Without enzymes, we wouldn’t work!
Every action our bodies need like breathing and eating all depend on fast reactions controlled by enzymes.
Both chemistry and biology are mad about enzymes, so let’s get going!
1. Question: Who are they?
Answer: Well, enzymes are a type of protein made by cells.
Reminder: A protein is a polymer of amino acids arranged in a chain and then folded.
The folding is held in place by chemical bonds, giving a unique 3D shape.
For enzymes, the final structure always includes an area called an active site, and this shape always only matches one molecule!
So NO FIT = NO REACTION!
2. Question: What do they do?
Answer: They are catalysts!
A catalyst speeds up reactions WITHOUT BEING USED UP
3. Question: How do they work?
Answer: THE LOCK AND KEY HYPOTHESIS:
a. The right enzyme is present, with its active site being the right fit for the starting ingredient or substrate.
b. The substrate attaches to the active site, and this perfect match is described as the enzyme-substrate complex
c. The speed of the reaction increases and a product is made, and the enzyme is reused
What an enzyme needs to work
Every enzyme has its own ideal temperature and pH!

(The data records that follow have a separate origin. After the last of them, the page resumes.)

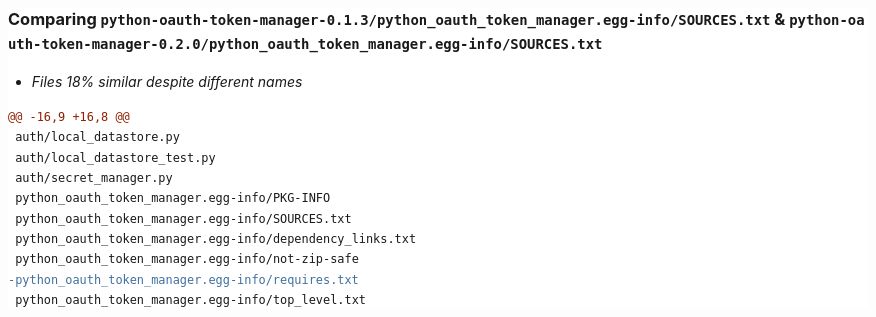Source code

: ### Comparing `python-oauth-token-manager-0.1.3/python_oauth_token_manager.egg-info/SOURCES.txt` & `python-oauth-token-manager-0.2.0/python_oauth_token_manager.egg-info/SOURCES.txt`

 * *Files 18% similar despite different names*

```diff
@@ -16,9 +16,8 @@
 auth/local_datastore.py
 auth/local_datastore_test.py
 auth/secret_manager.py
 python_oauth_token_manager.egg-info/PKG-INFO
 python_oauth_token_manager.egg-info/SOURCES.txt
 python_oauth_token_manager.egg-info/dependency_links.txt
 python_oauth_token_manager.egg-info/not-zip-safe
-python_oauth_token_manager.egg-info/requires.txt
 python_oauth_token_manager.egg-info/top_level.txt
```

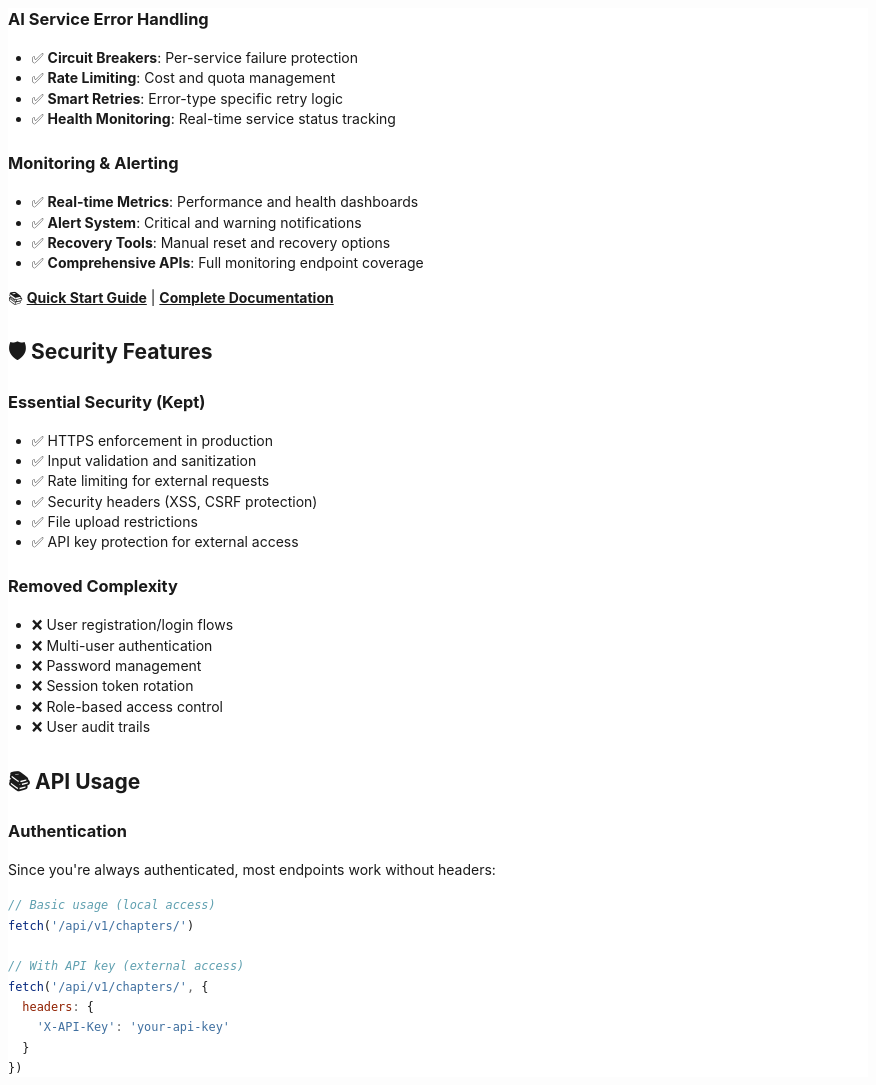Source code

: ### AI Service Error Handling
- ✅ **Circuit Breakers**: Per-service failure protection
- ✅ **Rate Limiting**: Cost and quota management
- ✅ **Smart Retries**: Error-type specific retry logic
- ✅ **Health Monitoring**: Real-time service status tracking

### Monitoring & Alerting
- ✅ **Real-time Metrics**: Performance and health dashboards
- ✅ **Alert System**: Critical and warning notifications
- ✅ **Recovery Tools**: Manual reset and recovery options
- ✅ **Comprehensive APIs**: Full monitoring endpoint coverage

📚 **[Quick Start Guide](./docs/ERROR_HANDLING_QUICK_START.md)** | **[Complete Documentation](./docs/ENHANCED_ERROR_HANDLING.md)**

## 🛡️ Security Features

### Essential Security (Kept)
- ✅ HTTPS enforcement in production
- ✅ Input validation and sanitization
- ✅ Rate limiting for external requests
- ✅ Security headers (XSS, CSRF protection)
- ✅ File upload restrictions
- ✅ API key protection for external access

### Removed Complexity
- ❌ User registration/login flows
- ❌ Multi-user authentication
- ❌ Password management
- ❌ Session token rotation
- ❌ Role-based access control
- ❌ User audit trails

## 📚 API Usage

### Authentication
Since you're always authenticated, most endpoints work without headers:

```javascript
// Basic usage (local access)
fetch('/api/v1/chapters/')

// With API key (external access)
fetch('/api/v1/chapters/', {
  headers: {
    'X-API-Key': 'your-api-key'
  }
})
```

Start with temperature, too much heat can break the bonds holding the active site together, the enzyme stops working and the reaction stops.
When the active site loses its shape and a substrate can’t fit in it anymore, we call this denaturation (not enzyme death because they are not living things!)
Changing the temperature will also change how much energy the enzyme and the substrate have to move around, and the lower the temperature, the less movement, the less chance these things have of colliding with each other and successfully making a complex, and so the reaction slows down.
So temperature is a fine balance!
And let's not forget pH!
This can also have a big impact on the active site shape, again because of the sensitivity of the bonds between the amino acids in the folded 3D structure.
If the pH makes a huge change outside the enzyme’s comfort zone, the active site will be denatured (break down), the substrate won’t be able to fit, which, you guessed it, slows the reaction right down!